AI tool predicts acute leukemia subtypes with AUROC 0.94 for AML, 0.98 for promyelocytic, 0.84 for ALL in international cohort

Nature communications Published March 30, 2026 Turki Amin T, Fan Yi, Hernández-Sánchez Alberto, Silva Wellington, Fleming Shaun, Yalcin Koray, Van … PubMed ↗ DOI ↗

Key Takeaway

Consider that an AI ensemble method improved AML prediction (AUROC 0.72 to 0.84) while drastically reducing excluded patients from 70.8-92.5% to 12.1% in an international test.

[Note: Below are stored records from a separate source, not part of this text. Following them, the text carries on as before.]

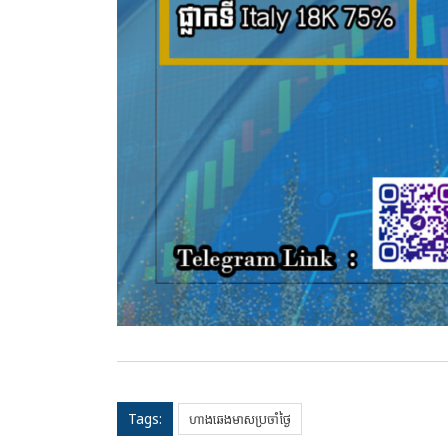
Tags:
ហាងឆេងមាសប្រចាំថ្ងៃ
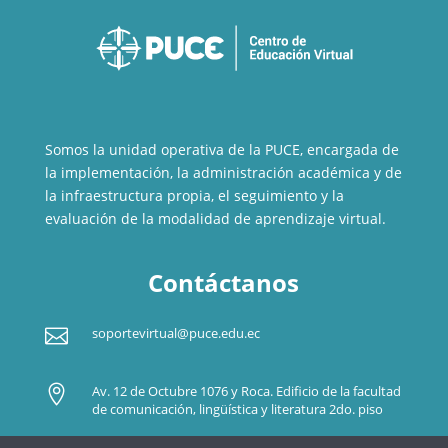
Somos la unidad operativa de la PUCE, encargada de
la implementación, la administración académica y de
la infraestructura propia, el seguimiento y la
evaluación de la modalidad de aprendizaje virtual.
Contáctanos

soportevirtual@puce.edu.ec

Av. 12 de Octubre 1076 y Roca. Edificio de la facultad
de comunicación, lingüística y literatura 2do. piso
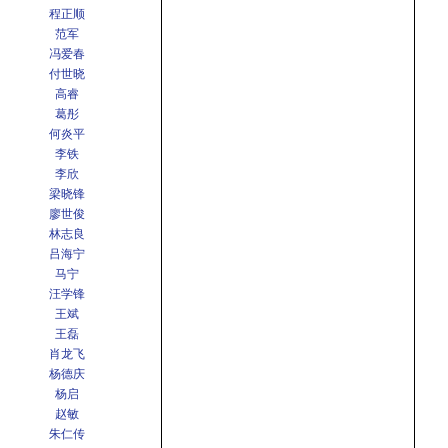
程正顺
范军
冯爱春
付世晓
高睿
葛彤
何炎平
李铁
李欣
梁晓锋
廖世俊
林志良
吕海宁
马宁
汪学锋
王斌
王磊
肖龙飞
杨德庆
杨启
赵敏
朱仁传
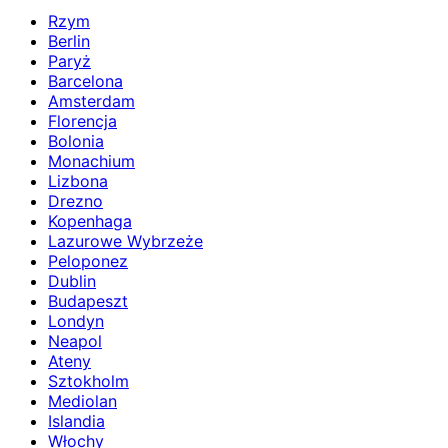
Rzym
Berlin
Paryż
Barcelona
Amsterdam
Florencja
Bolonia
Monachium
Lizbona
Drezno
Kopenhaga
Lazurowe Wybrzeże
Peloponez
Dublin
Budapeszt
Londyn
Neapol
Ateny
Sztokholm
Mediolan
Islandia
Włochy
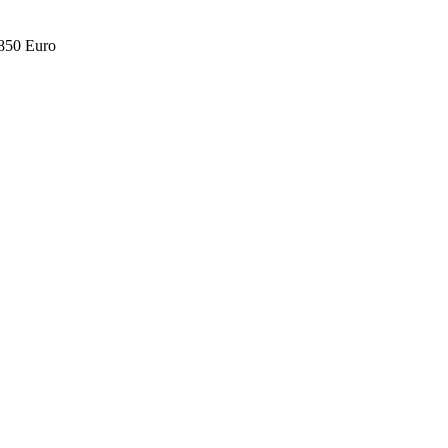
.850 Euro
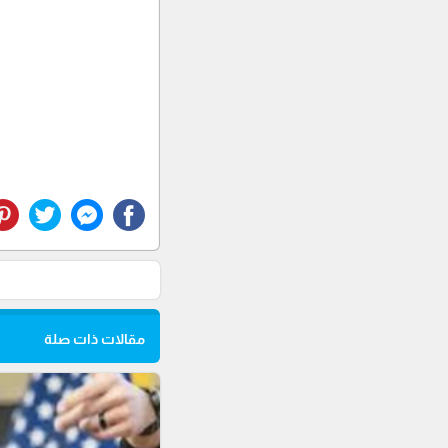
مقالات ذات صلة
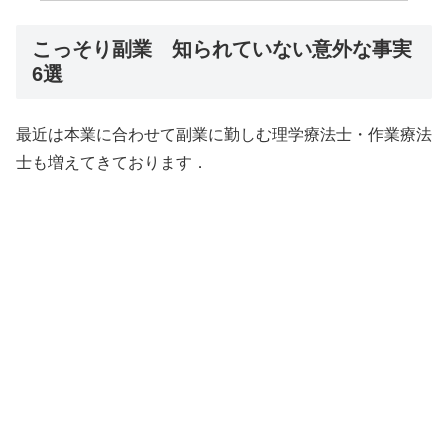
こっそり副業 知られていない意外な事実
6選
最近は本業に合わせて副業に勤しむ理学療法士・作業療法
士も増えてきております．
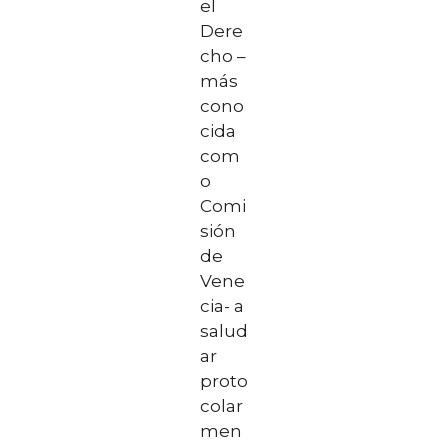
el
Dere
cho –
más
cono
cida
com
o
Comi
sión
de
Vene
cia- a
salud
ar
proto
colar
men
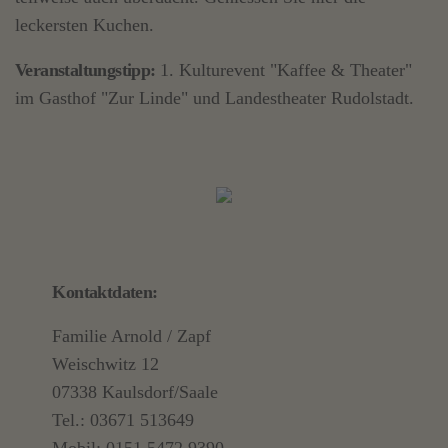
leckersten Kuchen.
Veranstaltungstipp:
1. Kulturevent "Kaffee & Theater"
im Gasthof "Zur Linde" und Landestheater Rudolstadt.
Kontaktdaten:
Familie Arnold / Zapf
Weischwitz 12
07338 Kaulsdorf/Saale
Tel.: 03671 513649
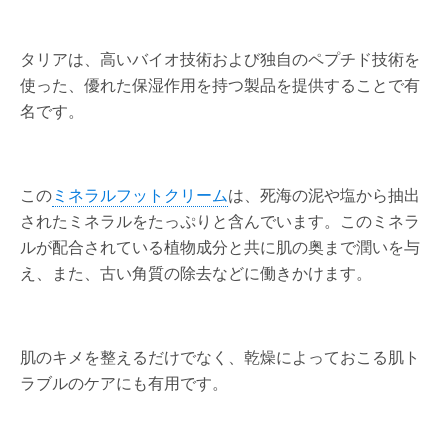
タリアは、高いバイオ技術および独自のペプチド技術を
使った、優れた保湿作用を持つ製品を提供することで有
名です。
この
ミネラルフットクリーム
は、死海の泥や塩から抽出
されたミネラルをたっぷりと含んでいます。このミネラ
ルが配合されている植物成分と共に肌の奥まで潤いを与
え、また、古い角質の除去などに働きかけます。
肌のキメを整えるだけでなく、乾燥によっておこる肌ト
ラブルのケアにも有用です。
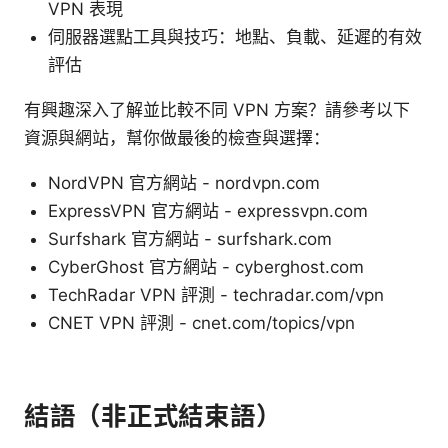
VPN 表現
伺服器選點工具與技巧：地點、負載、延遲的有效
評估
有興趣深入了解並比較不同 VPN 方案？請參考以下
資源與網站，幫你做最後的檢查與選擇：
NordVPN 官方網站 - nordvpn.com
ExpressVPN 官方網站 - expressvpn.com
Surfshark 官方網站 - surfshark.com
CyberGhost 官方網站 - cyberghost.com
TechRadar VPN 評測 - techradar.com/vpn
CNET VPN 評測 - cnet.com/topics/vpn
結語（非正式結束語）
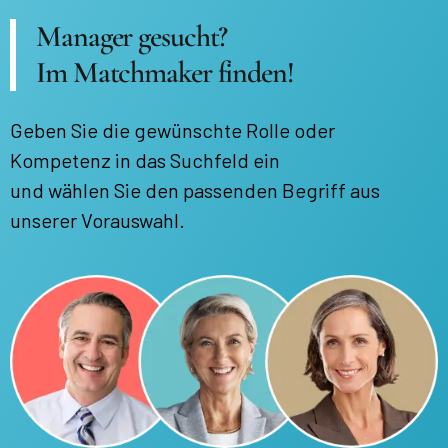
Manager gesucht?
Im Matchmaker finden!
Geben Sie die gewünschte Rolle oder
Kompetenz in das Suchfeld ein
und wählen Sie den passenden Begriff aus
unserer Vorauswahl.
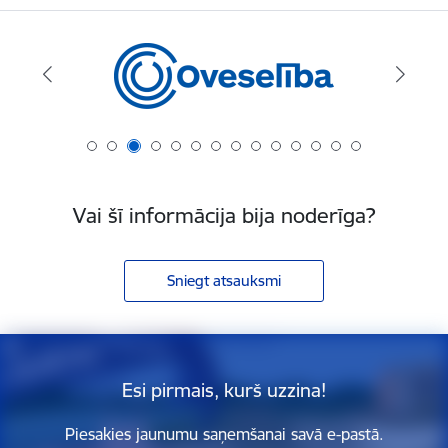
Vai šī informācija bija noderīga?
Sniegt atsauksmi
Esi pirmais, kurš uzzina!
Piesakies jaunumu saņemšanai savā e-pastā.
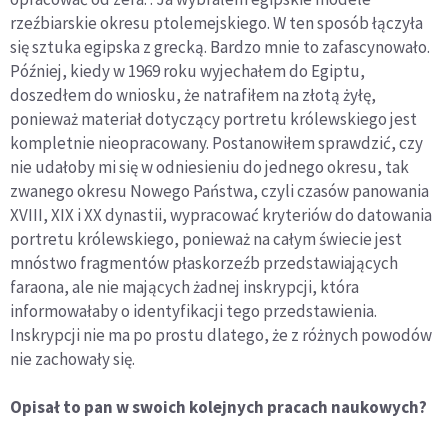
rzeźbiarskie okresu ptolemejskiego. W ten sposób łączyła
się sztuka egipska z grecką. Bardzo mnie to zafascynowało.
Później, kiedy w 1969 roku wyjechałem do Egiptu,
doszedłem do wniosku, że natrafiłem na złotą żyłę,
ponieważ materiał dotyczący portretu królewskiego jest
kompletnie nieopracowany. Postanowiłem sprawdzić, czy
nie udałoby mi się w odniesieniu do jednego okresu, tak
zwanego okresu Nowego Państwa, czyli czasów panowania
XVIII, XIX i XX dynastii, wypracować kryteriów do datowania
portretu królewskiego, ponieważ na całym świecie jest
mnóstwo fragmentów płaskorzeźb przedstawiających
faraona, ale nie mających żadnej inskrypcji, która
informowałaby o identyfikacji tego przedstawienia.
Inskrypcji nie ma po prostu dlatego, że z różnych powodów
nie zachowały się.
Opisał to pan w swoich kolejnych pracach naukowych?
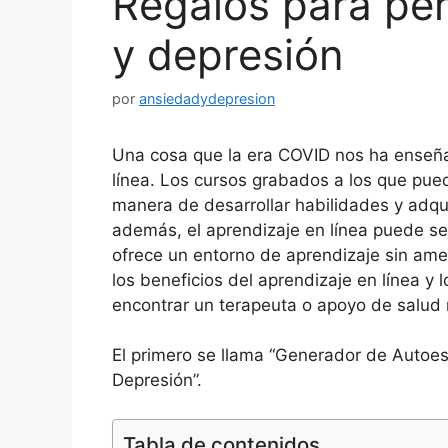
Regalos para pe
y depresión
por
ansiedadydepresion
Una cosa que la era COVID nos ha enseña
línea. Los cursos grabados a los que pue
manera de desarrollar habilidades y adqu
además, el aprendizaje en línea puede ser
ofrece un entorno de aprendizaje sin am
los beneficios del aprendizaje en línea 
encontrar un terapeuta o apoyo de salud 
El primero se llama “Generador de Autoes
Depresión”.
Tabla de contenidos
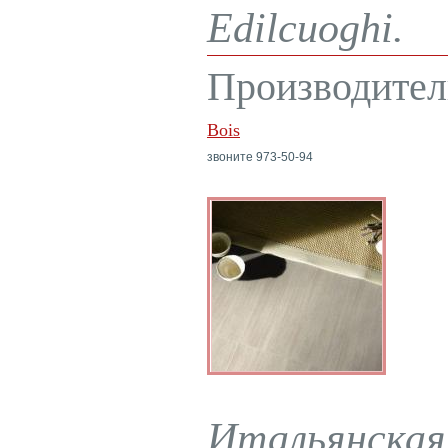
Edilcuoghi.
Производител
Bois
звоните 973-50-94
Итальянская 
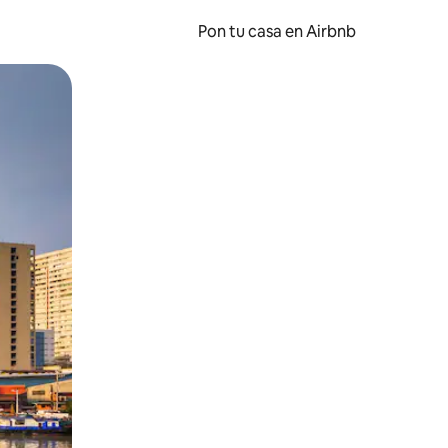
Pon tu casa en Airbnb
o o desliza el dedo.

This retrospective study assembled an international cohort of 6206 leukemia patients from 20 centers to test and refine an artificial intelligence (AI) tool designed to support leukemia diagnosis using standard laboratory results. The goal was to address health disparities by potentially improving access to diagnosis. The pretrained algorithm was executed on this diverse cohort, yielding varying accuracy metrics. When applying a confidence cutoff for predictions, the 2000-fold bootstrapped area under the curve (AUROC) metrics were 0.94 for acute myeloid leukemia (AML), 0.98 for the promyelocytic subtype, and 0.84 for acute lymphoblastic leukemia (ALL). However, this confidence cutoff approach excluded a substantial proportion of patients from receiving predictions, ranging from 70.8% to 92.5%. To improve the tool's utility, the researchers enhanced its accuracy and robustness while maintaining generalizability. They implemented an ensemble method combining Isolation Forest and Local Outlier Factor. This refinement increased the AUROC for AML from 0.72 to 0.84 on a hold-out test set specifically for patients who fell below the initial confidence threshold. Importantly, this improved model excluded only 12.1% of patients from predictions, a significant reduction from the earlier high exclusion rates. An additional development noted in the abstract is that the algorithm was retrained specifically for pediatric patients. The study demonstrates a process of international testing and iterative refinement of an AI diagnostic support tool, showing that modifications can substantially reduce the rate of excluded patients while improving performance for a subset of cases.

View Original Abstract ↓

Despite advances for patients with acute leukemia health disparities limit access to diagnosis and treatment. Artificial Intelligence (AI) approaches may address some disparities. We retrospectively assemble a diverse, international cohort of 6206 leukemia patients from 20 centers to test an AI tool designed to support leukemia diagnosis using standard laboratory results. Executing the pretrained algorithm results in varying accuracy metrics. With confidence cutoff predictions, 2000-fold bootstrapped area under the curve (AUROC) metrics are 0.94 for acute myeloid leukemia (AML), 0.98 for the promyelocytic subtype and 0.84 for acute lymphoblastic leukemia. However, this cutoff excludes 70.8-92.5% of patients from predictions. We improve accuracy and robustness, while maintaining generalizability via an ensemble of Isolation Forest and Local Outlier Factor increasing AUROC for AML from 0.72 to 0.84 (hold-out test set, patients below confidence threshold), while excluding only 12.1% of patients. Furthermore, we retrain the algorithm for pediatric patients.